Het grootste deel van de dag bevind ik me in een blinkende wereld. In de cocon van een geaircode auto, of in de trein, naast mensen die hun ogen op hun facebookvrienden gericht hebben, ga ik naar mijn werk, waar ik vanachter mijn scherm communiceer met anderen via berichten die opgeslagen zijn op een serverpark ergens op een industrieterrein. Ik doe mijn boodschappen in een binnenstad waar mooie mensen lopen, tussen fel verlichte winkels die me naar binnen roepen met posters van nog mooiere mensen, waar securitypersoneel bedelaars buitenhoudt en de verwarming de kou. Als ik 's avonds de tv aanzet, zie ik nog meer moois. Geen mensen die stotteren of gewoon bedachtzaam zijn, alleen maar dynamische persoonlijkheden, sterke meningen en vermaak.

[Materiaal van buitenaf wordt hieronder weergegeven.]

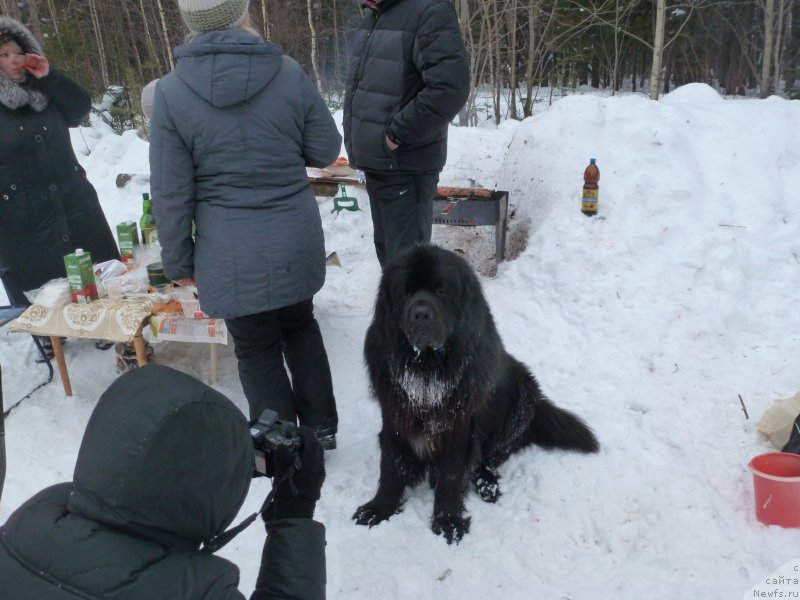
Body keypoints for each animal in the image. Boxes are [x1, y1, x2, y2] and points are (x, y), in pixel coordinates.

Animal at [354, 244, 596, 544]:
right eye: (405, 292)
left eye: (441, 291)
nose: (420, 313)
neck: (427, 368)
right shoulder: (395, 415)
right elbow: (391, 466)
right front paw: (379, 508)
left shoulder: (459, 426)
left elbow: (450, 475)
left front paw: (448, 521)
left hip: (523, 401)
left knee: (490, 457)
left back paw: (486, 485)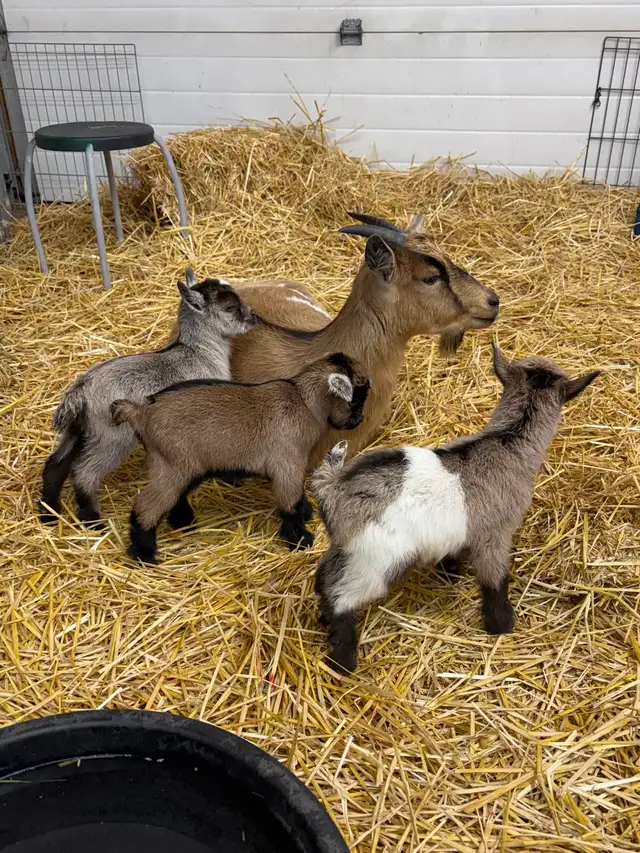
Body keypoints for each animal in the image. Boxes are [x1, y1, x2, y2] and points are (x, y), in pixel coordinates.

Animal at [39, 269, 257, 525]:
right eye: (230, 308)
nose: (253, 317)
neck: (198, 353)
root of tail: (82, 390)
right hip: (113, 436)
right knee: (84, 472)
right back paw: (93, 521)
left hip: (78, 431)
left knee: (55, 465)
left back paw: (49, 512)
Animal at [110, 352, 372, 564]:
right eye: (357, 399)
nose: (359, 420)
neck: (302, 400)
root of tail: (141, 412)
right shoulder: (287, 463)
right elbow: (289, 502)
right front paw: (300, 539)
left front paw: (306, 512)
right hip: (172, 465)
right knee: (146, 506)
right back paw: (144, 555)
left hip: (182, 467)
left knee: (176, 496)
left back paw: (183, 523)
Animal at [312, 345, 599, 673]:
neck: (506, 442)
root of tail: (334, 485)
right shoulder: (495, 534)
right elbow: (494, 580)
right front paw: (501, 626)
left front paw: (450, 573)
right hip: (377, 559)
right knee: (343, 596)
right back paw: (343, 660)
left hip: (349, 545)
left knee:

Filosofen hebben de term "hyperrealiteit" bedacht, letterlijk: boven-werkelijkheid. Het is een kunstmatige wereld die een soort verbeterde versie moet zijn van de natuurlijke werkelijkheid. Een wereld van beelden, waar alles optimaal is afgestemd op wat we fijn vinden. Daar zijn we bevrijd van de grenzen van tijd en ruimte. Er is geen plaats voor lijden in deze hyperrealiteit. Behalve voor zover het schokt en fascineert en kluistert, zoals een verdronken peuter.
Ik geloof dat er een God is die tot ons spreekt. Maar Hij spreekt met een fluisterende stem. Als ik die wil horen, moet ik het echte leven zoeken. Bijvoorbeeld in de natuur, die zijn woorden nog na-echoot, of tussen mensen die lijden en daardoor alle tijdelijke glamour van zich af hebben geschud. Of tot onze geschiedenis, met haar verhalen over wat God voor mensen heeft gedaan. Op z'n minst moet ik tijd maken en stil worden. Gods stem past zich niet aan aan het tempo van de hi-tech-maatschappij.
De natuur, de arme, de geschiedenis, de stilte – op de een of andere manier zijn dit precies de kanalen die worden overstemd in een wereld die technischer en hyperreëler wordt. Ze worden overstemd door het blinkende stadsleven, waar ik wordt vermaakt door een continu, oorverdovend en oogstrelend bad van prikkels en spullen en beelden die me allemaal beloven om rijk en gelukkig en succesvol te worden.
De Franse denker Jacques Ellul schreef dat de stad een bepaalde geest met zich meedraagt, een macht die ons laat geloven dat we het zonder God kunnen. Niet alleen vanwege de verleidingen van seks en geld die daar om me heen dampen, maar omdat de stad alles buitensluit wat niet dynamisch is, en omdat ik daar wordt verleid te denken dat ik het leven in de hand heb.
Ergens fluistert een stem dat er een andere weg is, die hoger voert. Een stem, die zegt dat er leven is aan de andere kant van het glas. Ik zou er tijd voor moeten nemen, voor die stem. Misschien zou ik naar buiten moeten gaan om tot rust te komen. Maar het is binnen zo lekker warm. Of ik moet stil worden. Maar ik moet nog zoveel doen.
Misschien morgen.
Meer sporen?
Lees hier mijn oudere bijdragen in deze rubriek.
Gerelateerde artikelen
- Tegeltuinen, Jacques Ellul en de invloed van techniek (podcasts)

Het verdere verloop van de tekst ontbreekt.